Синдзи не мог понять, что творилось в его сердце. Он обрел мать — ту часть себя, что кровоточила болью и ненавистью все это время. Пропасть внутри него вдруг заполнилась мягким океаном спокойствия и умиротворения. Однако вопреки блаженно расплывшимся в голове мыслям вдруг стали всплывать чужие образы, резью начавшие царапать мозг. Аска, что была схвачена Ангелом. Рей, подавляемая сокрушающим светом. Захлебывающаяся Мари. Мисато. Тодзи. Даже отец. Все они оставались там, внизу, обреченные на вечную муку. А он, отрекшийся от мира, должен был возвыситься и обрести вечную жизнь.

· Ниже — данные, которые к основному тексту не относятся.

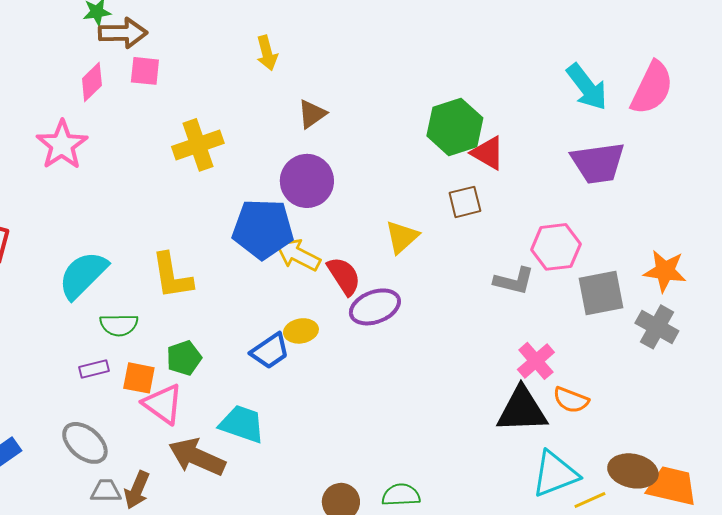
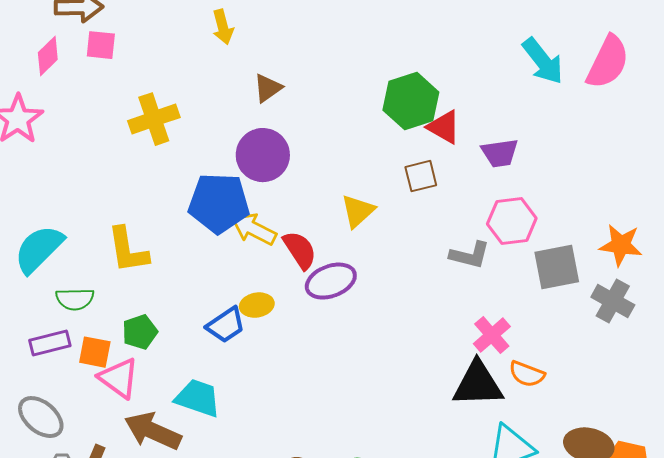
purple trapezoid: (598, 163) -> (500, 153), moved, size x0.7
purple rectangle: (94, 369) -> (50, 343), size x1.4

«Как крыса с тонущего корабля».
— Бросить их всех?.. Когда я так близок к своей цели…
— О чем ты, зайчик? Разве не они причинили тебе столько боли?
— Они… Нет. Я сам. Я причинил боль себе, и я причинил еще больше боли им. Но это будет несправедливо, если кто-то другой разрушит их жизни, а я просто сбегу. Каждому воздастся должное, и мне решать, каков будет их конец.
Где-то далеко-далеко, как показалось Синдзи, вдруг прозвучал полный отчаяния приглушенный крик Аски.
— Прости, мам, но я пока не могу. Есть люди, кому я еще не уделил должного внимания.
— Ох, Синдзи, ты стал таким упрямым, — ничуть не озлобившись, проговорила Юй. — Ты ведь их имеешь в виду?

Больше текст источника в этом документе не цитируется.